Simulating birth processes

 

The birth process \(\{N(t)\}\) with birth rate \(\lambda\) and initial population size \(N(0) = n_0\) is characterized by the following differential-difference equations for the probability mass functions \(p_n(t) = \Pr(N(t) = n)\):

\[\begin{eqnarray} \frac{{d}p_{n_0}(t)}{{d}t} &=& -\lambda n_0 p_{n_0}(t),\tag{Eq:Birth0}\\ \frac{{d}p_{n}(t)}{{d}t} &=& \lambda(n-1)p_{n-1}(t)-\lambda n p_{n}(t), ~~ (n \geq n_0 + 1)\tag{Eq:Birthn} \end{eqnarray}\]

with the initial condition

\[p_{n}(0) = \delta_{n, n_0}.\]

See also: Birth process

Here, we want to simulate this process numerically to obtain some concrete sample paths like this one:

To do so, we first discretize the time variable so that we consider time steps with some small interval \(\delta t\): \(N(0), N(\delta t), N(2\delta t), N(3\delta t), \cdots, N(k\delta t), \cdots\). 

Next, we exploit the Markov property of the birth process: Every birth is the first birth since the last one. That is, given \(N(t) = n_t\) at time \(t\), we may regard this as the "initial" condition for the next step: \(N(t+\delta t) = n_t\) or \(n_t+1\). We can solve (Eq:Birth0) (with \(n_0\) replaced with \(n_t\)) to find \(p_{n_t}(t + \delta t)\) with the "initial" condition \(p_{n}(t) = \delta_{n,n_t}\). A bit of exercise gives

\[p_{n_t}(t + \delta t) = e^{-\lambda n_t \delta t},\]

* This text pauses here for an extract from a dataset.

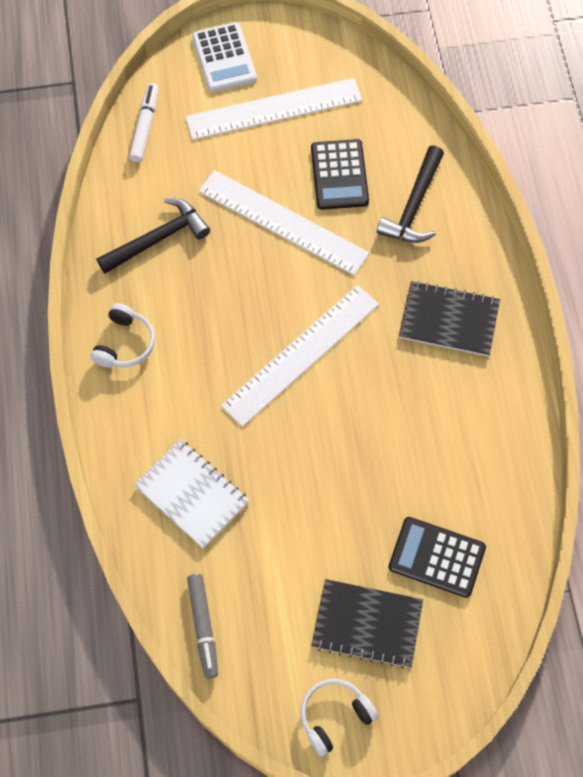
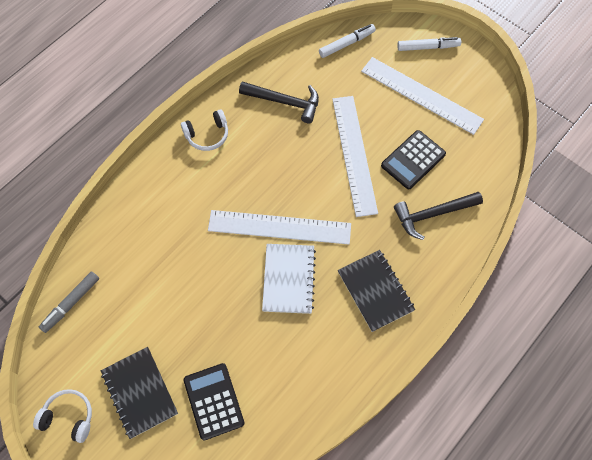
camera: 50 degrees right, 0 degrees up
white notebook [134,439,249,549] -> white notebook moved to [262,244,316,314]
white calculator [192,22,257,92] -> white marker [397,37,461,51]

which is the probability that \(N(t + \delta t) = n_t\) (i.e., no birth during \(\delta t\)). Accordingly, we have the probability that \(N(t+\delta t) = n_t + 1\) (i.e., one birth during \(\delta t\)) as

\[p_{n_t+1}(t + \delta t) = 1 - e^{-\lambda n_t \delta t}.\]

Thus, the algorithm for simulating the birth process is the following:

1. Set \(N(0) = n_0\); set k = 0.
2. Generate a uniformly distributed random number \(r \in [0, 1)\).
3. If \(r < 1 - e^{-\lambda \delta t N(k\delta t)}\), then set \(N((k+1)\delta t) = N(k\delta t) + 1\); Otherwise, set \(N((k+1)\delta t) = N(k\delta t)\).
4. Update \(k := k + 1\), go to Step 2, and repeat.